After we waited a while outside the building, we were let “inside”–to another line. However, this line was actually a treat to wait in, because it’s a highly themed area with music, spooky lighting, and roaming actors all surrounding a very impressive fully themed facade of the outside of a dilapidated house containing unseen horrors. In fact, it reminded us very much of Reign of Terror’s line–they even had very similar lightning effects. When it was finally our turn to go in, we were immediately ushered into a room to have our picture taken, a practice that seems to be very prevalent at haunts these days. We were then let loose inside the maze.
From the very first steps, you’re forced to make a choice as to which direction to go in: right or left. This begins the “Choose Your Own Adventure” theme. You’re faced with these choices throughout the maze. There are some dead ends, and we suspect that many of the paths overlap and eventually converge. But it was hard to get a feel as to how different the paths might actually be. You can buy the “All Nite Scream Pass” and go through over and over, taking different paths. But we went through the maze only once, so our review is based on just one possible experience inside. Because Sinister Pointe plans to open at various times throughout the year, we wanted to save the other paths for our next haunt adventure.

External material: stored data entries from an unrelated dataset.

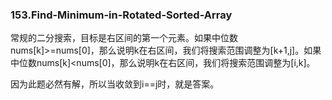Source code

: ### 153.Find-Minimum-in-Rotated-Sorted-Array

常规的二分搜索，目标是右区间的第一个元素。如果中位数nums[k]>=nums[0]，那么说明k在右区间，我们将搜索范围调整为[k+1,j]。如果中位数nums[k]<nums[0]，那么说明k在右区间，我们将搜索范围调整为[i,k]。

因为此题必然有解，所以当收敛到i==j时，就是答案。
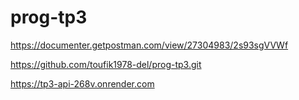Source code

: # prog-tp3

https://documenter.getpostman.com/view/27304983/2s93sgVVWf 


 

https://github.com/toufik1978-del/prog-tp3.git 


https://tp3-api-268v.onrender.com

  
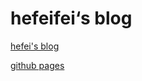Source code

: # hefeifei‘s blog

[hefei's blog](https://github.com/heeefei/blog/issues)

[github pages](https://heeefei.github.io/)
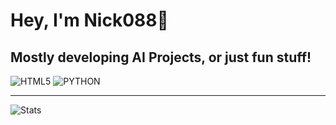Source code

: # Hey, I'm Nick088👋

## Mostly developing AI Projects, or just fun stuff!

<!--programming languages-->
![HTML5](https://img.shields.io/badge/html5-E34F26?style=for-the-badge&logo=html5&logoColor=E34F26&labelColor=white&color=orange)
![PYTHON](https://img.shields.io/badge/Python-3776AB?logo=python&logoColor=white&style=for-the-badge)

---
![Stats](https://github-readme-stats.vercel.app/api?username=Nick088Official&show_icons=true&theme=cobalt2)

The maze has a sort of hillbilly farmhouse type of feel. Sinister Pointe has described it as a mix of The Hills Have Eyes, House of 1000 Corpses, and Texas Chainsaw Massacre. The sets are very detailed, and you go through various rooms within a house as well as through outdoor scenes. Our favorite rooms included unique effects, such as swaying walls and a crazy, brilliant optical illusion involving a mirror. There are also rooms where you have to stop and perform a task before moving to the next room.

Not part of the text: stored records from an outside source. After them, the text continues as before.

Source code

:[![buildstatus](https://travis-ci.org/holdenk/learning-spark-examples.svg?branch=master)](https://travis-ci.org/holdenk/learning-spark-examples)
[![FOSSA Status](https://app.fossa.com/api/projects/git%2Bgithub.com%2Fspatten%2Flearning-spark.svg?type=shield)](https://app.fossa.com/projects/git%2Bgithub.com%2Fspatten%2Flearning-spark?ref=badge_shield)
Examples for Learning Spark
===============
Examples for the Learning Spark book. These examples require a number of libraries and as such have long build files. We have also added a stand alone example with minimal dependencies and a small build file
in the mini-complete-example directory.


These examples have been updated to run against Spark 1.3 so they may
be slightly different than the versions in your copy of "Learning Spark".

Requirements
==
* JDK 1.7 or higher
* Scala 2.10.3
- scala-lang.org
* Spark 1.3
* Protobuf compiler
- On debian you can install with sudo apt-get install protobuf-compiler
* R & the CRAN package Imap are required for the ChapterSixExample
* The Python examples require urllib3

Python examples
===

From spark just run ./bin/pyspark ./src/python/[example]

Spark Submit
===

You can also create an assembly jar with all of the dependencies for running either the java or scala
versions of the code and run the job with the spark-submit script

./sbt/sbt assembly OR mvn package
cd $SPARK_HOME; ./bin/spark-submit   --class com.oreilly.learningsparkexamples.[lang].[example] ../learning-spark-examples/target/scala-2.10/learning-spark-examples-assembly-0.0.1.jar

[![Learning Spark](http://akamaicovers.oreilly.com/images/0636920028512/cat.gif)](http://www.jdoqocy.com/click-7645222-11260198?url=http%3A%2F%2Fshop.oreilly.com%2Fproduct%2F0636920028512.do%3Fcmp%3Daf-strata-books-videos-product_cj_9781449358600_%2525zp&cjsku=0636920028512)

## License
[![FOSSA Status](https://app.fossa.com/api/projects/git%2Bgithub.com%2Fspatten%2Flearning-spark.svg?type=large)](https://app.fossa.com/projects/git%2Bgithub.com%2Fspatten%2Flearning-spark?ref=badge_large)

From the get-go, the scares were relentless. There are a lot of shadows in this maze, and the actors seem to emerge right out of the darkness. We were particularly impressed with how athletic the actors were. Many seemed to run full speed at us–some while on stilts! There was no lack of energy in this haunt. The actors quickly sniffed out the most frightened in our group and teamed up to double the terror.
The maze was long, and we definitely felt that we got our money’s worth. The spacing of groups seemed very well planned, as we didn’t see a single other group the entire time we were inside. The authentic maze-like quality of this haunt requires that only small groups go through at a time, because running into another group would completely deflate the “getting lost” feeling that permeates the attraction.

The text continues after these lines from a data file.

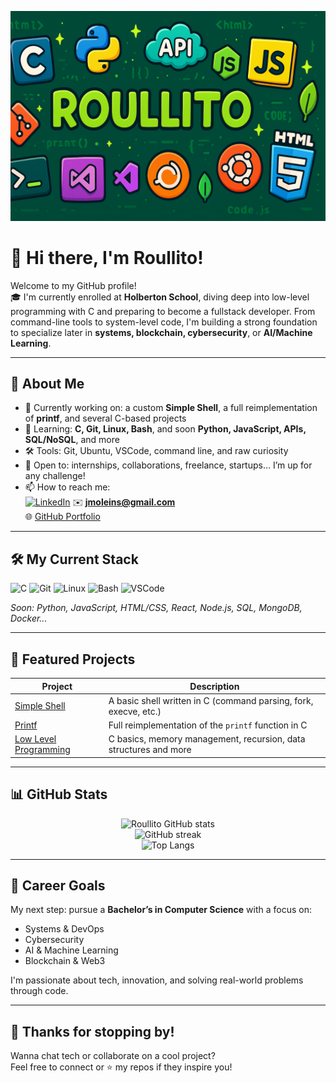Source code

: <p align="center">
  <img src="https://raw.githubusercontent.com/Roullito/Roullito/main/30%20avr.%202025,%2014_55_06.png" alt="ROULLITO banner" />
</p>

# 👋 Hi there, I'm Roullito!

Welcome to my GitHub profile!  
🎓 I'm currently enrolled at **Holberton School**, diving deep into low-level programming with C and preparing to become a fullstack developer. From command-line tools to system-level code, I'm building a strong foundation to specialize later in **systems, blockchain, cybersecurity**, or **AI/Machine Learning**.

---

## 🚀 About Me

- 🔭 Currently working on: a custom **Simple Shell**, a full reimplementation of **printf**, and several C-based projects
- 🌱 Learning: **C, Git, Linux, Bash**, and soon **Python, JavaScript, APIs, SQL/NoSQL**, and more
- 🛠 Tools: Git, Ubuntu, VSCode, command line, and raw curiosity
- 💼 Open to: internships, collaborations, freelance, startups… I’m up for any challenge!
- 📫 How to reach me:  
  [![LinkedIn](https://img.shields.io/badge/LinkedIn-blue?logo=linkedin&logoColor=white)](https://www.linkedin.com/in/jules-moleins-1a8b112b2) 
  ✉️ **jmoleins@gmail.com**  
  🌐 [GitHub Portfolio](https://github.com/Roullito)

---

## 🛠️ My Current Stack

![C](https://img.shields.io/badge/C-00599C?style=for-the-badge&logo=c&logoColor=white)
![Git](https://img.shields.io/badge/Git-F05032?style=for-the-badge&logo=git&logoColor=white)
![Linux](https://img.shields.io/badge/Linux-FCC624?style=for-the-badge&logo=linux&logoColor=black)
![Bash](https://img.shields.io/badge/Bash-121011?style=for-the-badge&logo=gnubash&logoColor=white)
![VSCode](https://img.shields.io/badge/VSCode-007ACC?style=for-the-badge&logo=visual-studio-code&logoColor=white)

_Soon: Python, JavaScript, HTML/CSS, React, Node.js, SQL, MongoDB, Docker..._

---

## 📌 Featured Projects

| Project | Description |
|--------|-------------|
| [Simple Shell](https://github.com/Roullito/holbertonschool-simple_shell) | A basic shell written in C (command parsing, fork, execve, etc.) |
| [Printf](https://github.com/Roullito/holbertonschool-printf) | Full reimplementation of the `printf` function in C |
| [Low Level Programming](https://github.com/Roullito/holbertonschool-low_level_programming) | C basics, memory management, recursion, data structures and more |

---

## 📊 GitHub Stats

<p align="center">
  <img src="https://github-readme-stats.vercel.app/api?username=Roullito&show_icons=true&theme=tokyonight&count_private=true&hide=prs" alt="Roullito GitHub stats" />
  <br>
  <img src="https://github-readme-streak-stats.herokuapp.com/?user=Roullito&theme=tokyonight" alt="GitHub streak" />
  <br>
  <img src="https://github-readme-stats.vercel.app/api/top-langs/?username=Roullito&layout=compact&theme=tokyonight" alt="Top Langs" />
</p>

---

## 🎯 Career Goals

My next step: pursue a **Bachelor’s in Computer Science** with a focus on:

- Systems & DevOps
- Cybersecurity
- AI & Machine Learning
- Blockchain & Web3

I'm passionate about tech, innovation, and solving real-world problems through code.

---

## 🖖 Thanks for stopping by!

Wanna chat tech or collaborate on a cool project?  
Feel free to connect or ⭐️ my repos if they inspire you!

On the (slightly) negative side, we did feel that the haunt lacked an overall story. Although many rooms were very detailed, we did go through several spaces that seemed to be devoid of any theming at all (for example, a room with black walls with red laser dots). This may be because Sinister Pointe plans to have openings year round, and they may want to keep some spaces available for different uses during the year. But that’s just speculation. We know from their work on Queen Mary’s Dark Harbor (2010) and the Winchester Mystery House (2011) that these guys can create an amazing atmosphere and storyline in their mazes. If they manage to round out the story in this maze, it has the potential to become a truly special, top-tier haunted attraction.
Nevertheless, Sinister Pointe ranks near the very top of our list of 2011 haunts.